Charles Dickens: The Mystery of Edwin Drood

CHAPTER 13. BOTH AT THEIR BEST (continued)

'Most unintentionally, but I am as sorry as if I had meant to do it. Could you possibly suppose for a moment, from any loose way of speaking of mine, that I was literally afraid of the dear fond fellow? What I mean is, that he is subject to a kind of paroxysm, or fit--I saw him in it once--and I don't know but that so great a surprise, coming upon him direct from me whom he is so wrapped up in, might bring it on perhaps. Which--and this is the secret I was going to tell you--is another reason for your guardian's making the communication. He is so steady, precise, and exact, that he will talk Jack's thoughts into shape, in no time: whereas with me Jack is always impulsive and hurried, and, I may say, almost womanish.'

Rosa seemed convinced. Perhaps from her own very different point of view of 'Jack,' she felt comforted and protected by the interposition of Mr. Grewgious between herself and him.
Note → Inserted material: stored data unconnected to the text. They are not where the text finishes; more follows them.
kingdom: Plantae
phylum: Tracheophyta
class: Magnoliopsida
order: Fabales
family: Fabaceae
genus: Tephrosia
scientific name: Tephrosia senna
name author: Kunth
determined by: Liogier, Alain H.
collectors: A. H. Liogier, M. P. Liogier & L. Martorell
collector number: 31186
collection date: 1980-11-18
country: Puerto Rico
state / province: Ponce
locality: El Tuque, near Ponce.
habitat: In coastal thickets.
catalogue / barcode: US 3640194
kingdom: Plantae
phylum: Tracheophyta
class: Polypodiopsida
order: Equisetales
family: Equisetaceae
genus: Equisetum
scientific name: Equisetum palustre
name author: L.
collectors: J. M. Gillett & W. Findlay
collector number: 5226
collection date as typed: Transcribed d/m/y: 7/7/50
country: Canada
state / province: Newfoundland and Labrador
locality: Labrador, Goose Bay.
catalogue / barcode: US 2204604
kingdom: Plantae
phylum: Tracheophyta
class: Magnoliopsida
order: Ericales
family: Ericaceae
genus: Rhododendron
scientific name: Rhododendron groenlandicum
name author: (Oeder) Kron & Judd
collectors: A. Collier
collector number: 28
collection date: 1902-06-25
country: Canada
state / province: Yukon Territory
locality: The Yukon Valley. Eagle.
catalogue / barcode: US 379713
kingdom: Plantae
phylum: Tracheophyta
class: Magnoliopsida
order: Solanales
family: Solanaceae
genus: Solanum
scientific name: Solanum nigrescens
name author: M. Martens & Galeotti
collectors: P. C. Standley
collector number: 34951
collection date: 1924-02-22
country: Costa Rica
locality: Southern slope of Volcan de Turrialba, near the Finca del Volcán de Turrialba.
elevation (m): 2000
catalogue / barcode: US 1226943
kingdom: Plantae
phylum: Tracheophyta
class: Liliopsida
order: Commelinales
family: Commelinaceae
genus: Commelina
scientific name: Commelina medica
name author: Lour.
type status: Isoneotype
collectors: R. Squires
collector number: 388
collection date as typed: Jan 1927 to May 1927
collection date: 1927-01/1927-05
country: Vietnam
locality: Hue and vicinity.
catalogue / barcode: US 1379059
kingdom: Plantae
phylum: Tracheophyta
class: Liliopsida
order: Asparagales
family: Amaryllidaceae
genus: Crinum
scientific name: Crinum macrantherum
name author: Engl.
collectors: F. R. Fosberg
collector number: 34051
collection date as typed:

And now, Edwin Drood's right hand closed again upon the ring in its little case, and again was checked by the consideration: 'It is certain, now, that I am to give it back to him; then why should I tell her of it?' That pretty sympathetic nature which could be so sorry for him in the blight of their childish hopes of happiness together, and could so quietly find itself alone in a new world to weave fresh wreaths of such flowers as it might prove to bear, the old world's flowers being withered, would be grieved by those sorrowful jewels; and to what purpose? Why should it be? They were but a sign of broken joys and baseless projects; in their very beauty they were (as the unlikeliest of men had said) almost a cruel satire on the loves, hopes, plans, of humanity, which are able to forecast nothing, and are so much brittle dust. Let them be. He would restore them to her guardian when he came down; he in his turn would restore them to the cabinet from which he had unwillingly taken them; and there, like old letters or old vows, or other records of old aspirations come to nothing, they would be disregarded, until, being valuable, they were sold into circulation again, to repeat their former round.